Remnant Prairies and Sun-Loving Plant Communities in Southeastern Rights of Ways

Dr. Dwayne Estes, Southeastern Grasslands Initiative Plant Conservation Issues on Roadsides and Right of Ways in Alabama

Patrick Thompson, Coordinator Alabama Plant Conservation Alliance

Alfred Schotz, Botanist Alabama Natural Heritage Program

Michelle Reynolds, Administrator Southeastern Roadside Defenders

Patrick Daniel, Collaborator Southeastern Roadside Defenders

Alabama has a diversity of habitats, species, ideologies and challenges. Private lands management is a place where these things all come together. On the roadsides, this is especially true. The most heartening thing about the condition of Alabama’s roadside plant communities is the fact that they have voices speaking up for them. The Southeastern Roadside Defenders is a place for voices to come together. The goals of the Southeastern Roadside Defenders Facebook page is to gather and share information on good vegetation management plans, share herbicide regulatory info, promote examples of good programs and success stories, while building a network of allies. We believe in grassroots activism. By sharing good examples as well as the bad, we think we can connect the dots and build a broad network to help combat the overuse of herbicides and the subsequent destruction of plant communities that provide important eco-services along our roadways. We believe roadside wildflowers play a role connecting people, land, communities, and tourism.

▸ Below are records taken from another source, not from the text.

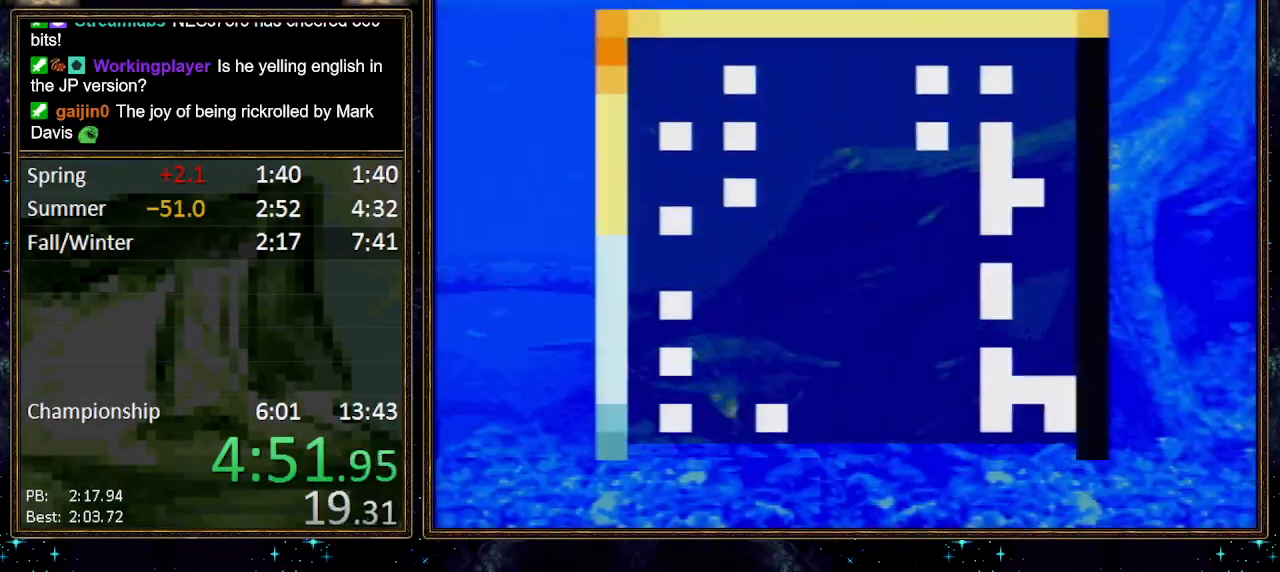
{"buttons": ["A"], "events": [[33, "A", "up"], [100, "A", "down"]]}
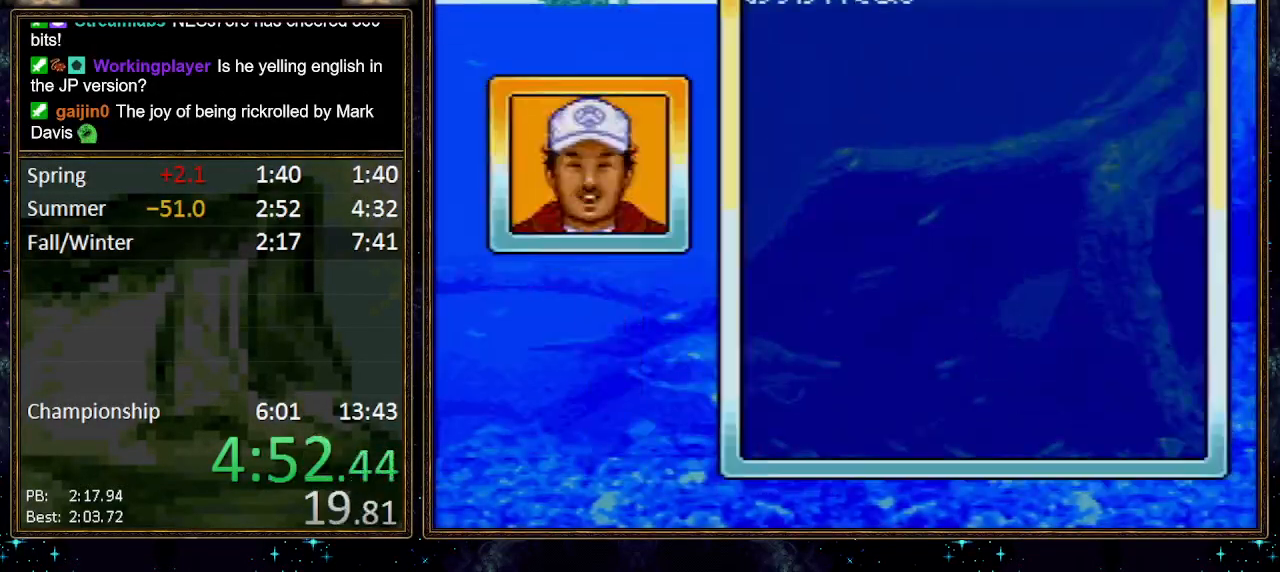
{"buttons": ["A"], "events": []}
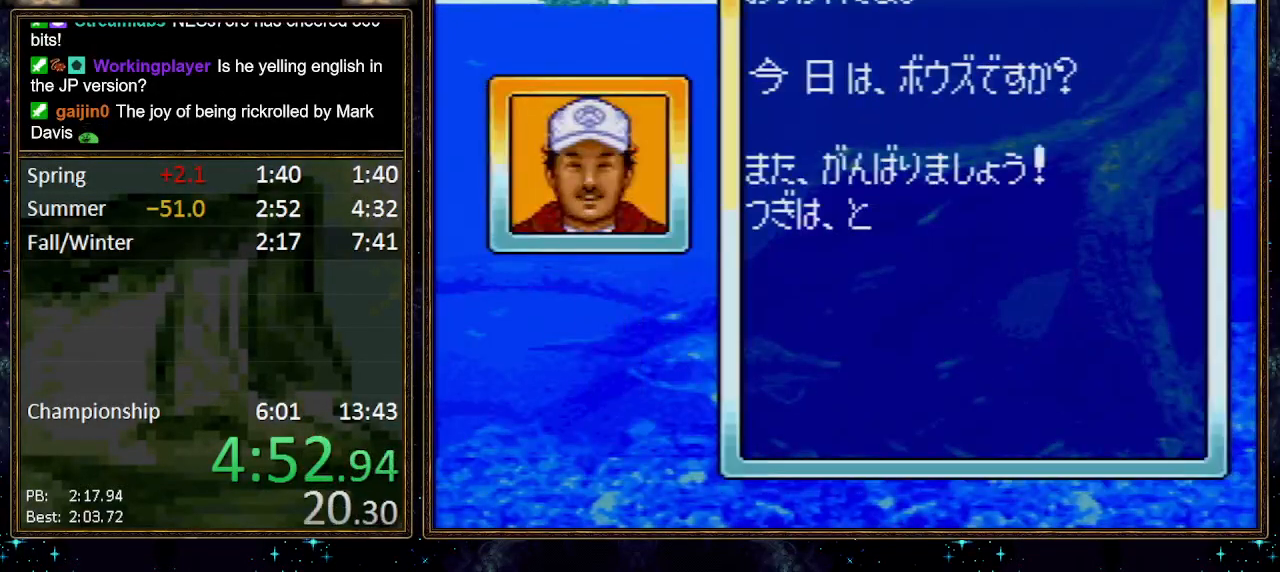
{"buttons": ["A"], "events": [[133, "A", "up"], [167, "A", "down"], [217, "A", "up"], [250, "A", "down"], [317, "A", "up"], [350, "A", "down"], [400, "A", "up"], [433, "A", "down"]]}
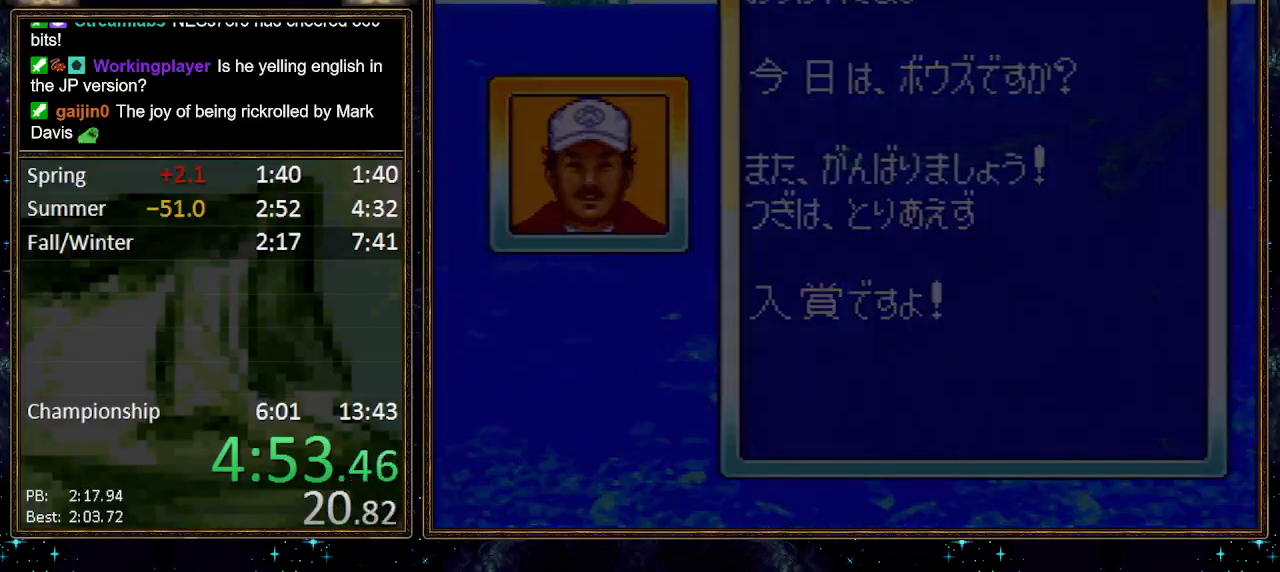
{"buttons": [], "events": [[33, "A", "up"], [67, "A", "down"], [117, "A", "up"], [150, "A", "down"], [250, "A", "up"]]}
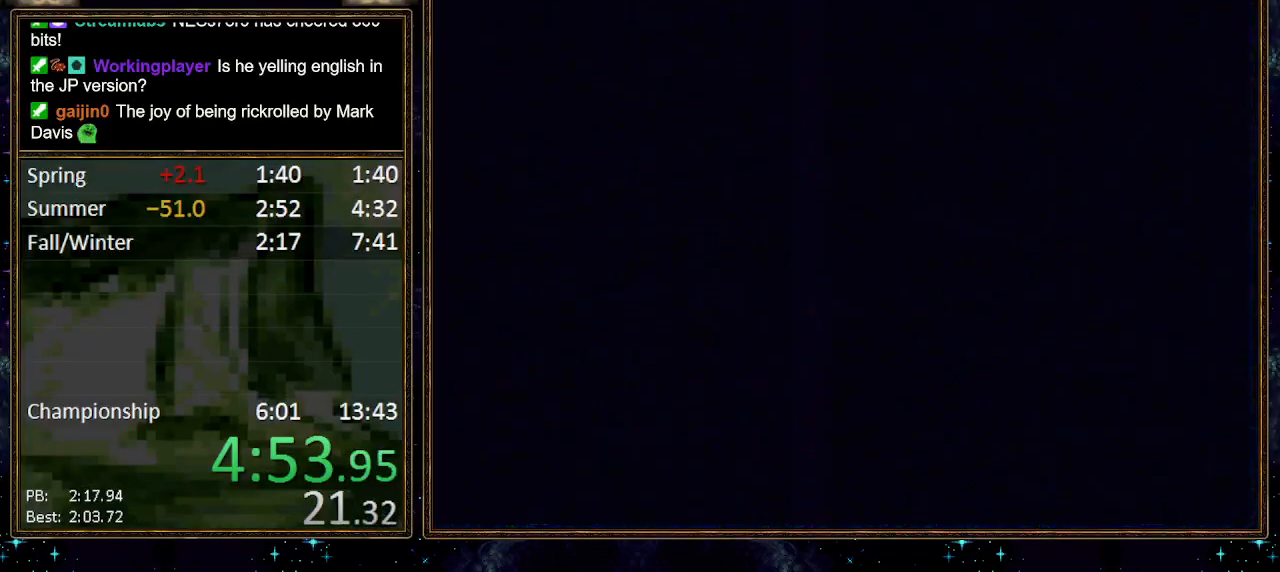
{"buttons": [], "events": []}
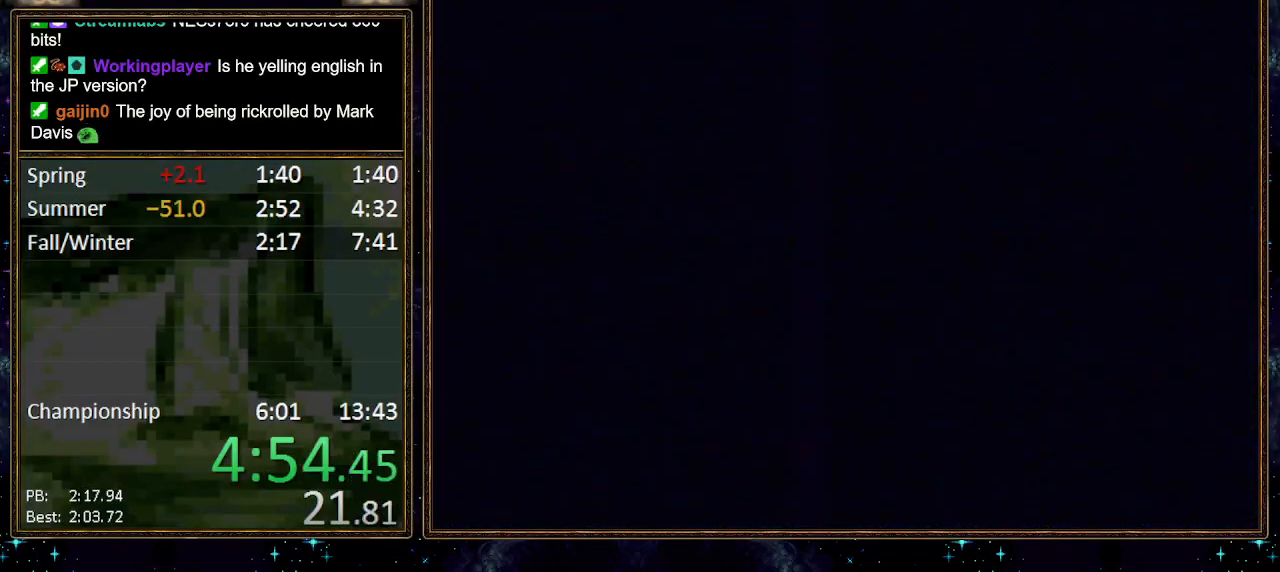
{"buttons": [], "events": []}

We use before and after photos to demonstrate harm to plants, erosion caused by the lack of plants, and harm to the environment and stormwater infrastructure from the erosion and sediment. We focus on these points in discussion with officials: public health, aesthetics, connectivity, environment, water quality, and road/shoulder degradation. We partner with allies and meet with officials and municipalities to help align their comprehensive goals with best practices in vegetation management. By mirroring language written by city, county, and state planners, we strive to find common ground and help to develop policy. This approach has been slow but steady. We encourage others to speak and act locally by arming them with information and talking points. Steam is building. There are real problems in this state. Phlox pulchra, an S1G1 species with only 6 occurences has been sprayed with herbicide at two roadside locations. The conversations with people concerned about roadside vegetation management across the region have shown us that our problems are not unique. Alabama looks forward to pointing to the successful work being done in North Carolina, Kentucky, Georgia, Tennessee and our other southeastern states to hold our vegetation managers to these higher standards. Alabama’s roadside species will benefit from all of your efforts to raise the bar, and we thank you for that.